Each entry has to be set down again with no alteration.

Supplied material —
★ ★ ★ ★
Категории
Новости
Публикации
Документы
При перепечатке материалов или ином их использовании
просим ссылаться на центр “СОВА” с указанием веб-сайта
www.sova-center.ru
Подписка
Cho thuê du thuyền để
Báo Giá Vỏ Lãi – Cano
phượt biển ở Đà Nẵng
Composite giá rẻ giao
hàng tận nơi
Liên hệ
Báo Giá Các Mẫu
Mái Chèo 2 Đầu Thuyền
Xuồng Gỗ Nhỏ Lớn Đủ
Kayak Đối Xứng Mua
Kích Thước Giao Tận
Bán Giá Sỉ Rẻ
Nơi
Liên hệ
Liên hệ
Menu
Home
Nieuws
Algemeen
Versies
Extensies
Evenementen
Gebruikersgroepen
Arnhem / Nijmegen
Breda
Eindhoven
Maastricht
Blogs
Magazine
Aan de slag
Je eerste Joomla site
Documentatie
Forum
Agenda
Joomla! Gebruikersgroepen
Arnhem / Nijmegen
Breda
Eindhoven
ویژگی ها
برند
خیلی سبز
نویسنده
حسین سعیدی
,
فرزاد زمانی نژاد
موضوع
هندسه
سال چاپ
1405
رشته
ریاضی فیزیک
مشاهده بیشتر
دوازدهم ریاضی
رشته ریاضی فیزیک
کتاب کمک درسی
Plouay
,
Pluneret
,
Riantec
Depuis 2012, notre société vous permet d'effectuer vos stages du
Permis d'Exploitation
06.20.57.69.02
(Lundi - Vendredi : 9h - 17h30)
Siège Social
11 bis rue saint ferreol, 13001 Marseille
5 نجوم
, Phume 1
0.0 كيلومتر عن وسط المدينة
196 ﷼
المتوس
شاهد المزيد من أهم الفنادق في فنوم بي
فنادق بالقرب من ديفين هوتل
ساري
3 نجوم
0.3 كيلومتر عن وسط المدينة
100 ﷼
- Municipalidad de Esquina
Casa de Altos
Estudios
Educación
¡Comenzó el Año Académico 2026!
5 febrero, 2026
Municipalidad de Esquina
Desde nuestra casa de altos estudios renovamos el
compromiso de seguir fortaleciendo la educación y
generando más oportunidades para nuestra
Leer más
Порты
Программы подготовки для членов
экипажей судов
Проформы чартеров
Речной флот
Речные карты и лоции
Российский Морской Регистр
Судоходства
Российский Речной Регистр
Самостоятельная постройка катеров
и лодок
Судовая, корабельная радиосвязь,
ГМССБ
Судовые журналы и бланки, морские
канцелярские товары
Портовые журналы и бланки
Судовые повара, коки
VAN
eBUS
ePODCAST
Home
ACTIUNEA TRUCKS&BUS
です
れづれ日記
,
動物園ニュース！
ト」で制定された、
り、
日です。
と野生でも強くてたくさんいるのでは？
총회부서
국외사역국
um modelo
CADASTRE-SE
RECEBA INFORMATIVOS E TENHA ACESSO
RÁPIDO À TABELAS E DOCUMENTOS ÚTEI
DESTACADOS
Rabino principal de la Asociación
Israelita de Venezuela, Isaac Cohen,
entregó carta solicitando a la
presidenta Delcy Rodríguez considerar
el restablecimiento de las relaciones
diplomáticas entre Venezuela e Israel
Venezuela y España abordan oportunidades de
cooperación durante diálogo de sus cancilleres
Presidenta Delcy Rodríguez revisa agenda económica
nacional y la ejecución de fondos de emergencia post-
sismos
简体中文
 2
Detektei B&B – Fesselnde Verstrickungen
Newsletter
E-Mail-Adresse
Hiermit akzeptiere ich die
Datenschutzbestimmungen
★ ★ ★ ★
Completed task —
Категории
Новости
Публикации
Документы
При перепечатке материалов или ином их использовании
просим ссылаться на центр “СОВА” с указанием веб-сайта
www.sova-center.ru
Подписка
Cho thuê du thuyền để
Báo Giá Vỏ Lãi – Cano
phượt biển ở Đà Nẵng
Composite giá rẻ giao
hàng tận nơi
Liên hệ
Báo Giá Các Mẫu
Mái Chèo 2 Đầu Thuyền
Xuồng Gỗ Nhỏ Lớn Đủ
Kayak Đối Xứng Mua
Kích Thước Giao Tận
Bán Giá Sỉ Rẻ
Nơi
Liên hệ
Liên hệ
Menu
Home
Nieuws
Algemeen
Versies
Extensies
Evenementen
Gebruikersgroepen
Arnhem / Nijmegen
Breda
Eindhoven
Maastricht
Blogs
Magazine
Aan de slag
Je eerste Joomla site
Documentatie
Forum
Agenda
Joomla! Gebruikersgroepen
Arnhem / Nijmegen
Breda
Eindhoven
ویژگی ها
برند
خیلی سبز
نویسنده
حسین سعیدی
,
فرزاد زمانی نژاد
موضوع
هندسه
سال چاپ
1405
رشته
ریاضی فیزیک
مشاهده بیشتر
دوازدهم ریاضی
رشته ریاضی فیزیک
کتاب کمک درسی
Plouay
,
Pluneret
,
Riantec
Depuis 2012, notre société vous permet d'effectuer vos stages du
Permis d'Exploitation
06.20.57.69.02
(Lundi - Vendredi : 9h - 17h30)
Siège Social
11 bis rue saint ferreol, 13001 Marseille
5 نجوم
, Phume 1
0.0 كيلومتر عن وسط المدينة
196 ﷼
المتوس
شاهد المزيد من أهم الفنادق في فنوم بي
فنادق بالقرب من ديفين هوتل
ساري
3 نجوم
0.3 كيلومتر عن وسط المدينة
100 ﷼
- Municipalidad de Esquina
Casa de Altos
Estudios
Educación
¡Comenzó el Año Académico 2026!
5 febrero, 2026
Municipalidad de Esquina
Desde nuestra casa de altos estudios renovamos el
compromiso de seguir fortaleciendo la educación y
generando más oportunidades para nuestra
Leer más
Порты
Программы подготовки для членов
экипажей судов
Проформы чартеров
Речной флот
Речные карты и лоции
Российский Морской Регистр
Судоходства
Российский Речной Регистр
Самостоятельная постройка катеров
и лодок
Судовая, корабельная радиосвязь,
ГМССБ
Судовые журналы и бланки, морские
канцелярские товары
Портовые журналы и бланки
Судовые повара, коки
VAN
eBUS
ePODCAST
Home
ACTIUNEA TRUCKS&BUS
です
れづれ日記
,
動物園ニュース！
ト」で制定された、
り、
日です。
と野生でも強くてたくさんいるのでは？
총회부서
국외사역국
um modelo
CADASTRE-SE
RECEBA INFORMATIVOS E TENHA ACESSO
RÁPIDO À TABELAS E DOCUMENTOS ÚTEI
DESTACADOS
Rabino principal de la Asociación
Israelita de Venezuela, Isaac Cohen,
entregó carta solicitando a la
presidenta Delcy Rodríguez considerar
el restablecimiento de las relaciones
diplomáticas entre Venezuela e Israel
Venezuela y España abordan oportunidades de
cooperación durante diálogo de sus cancilleres
Presidenta Delcy Rodríguez revisa agenda económica
nacional y la ejecución de fondos de emergencia post-
sismos
简体中文
 2
Detektei B&B – Fesselnde Verstrickungen
Newsletter
E-Mail-Adresse
Hiermit akzeptiere ich die
Datenschutzbestimmungen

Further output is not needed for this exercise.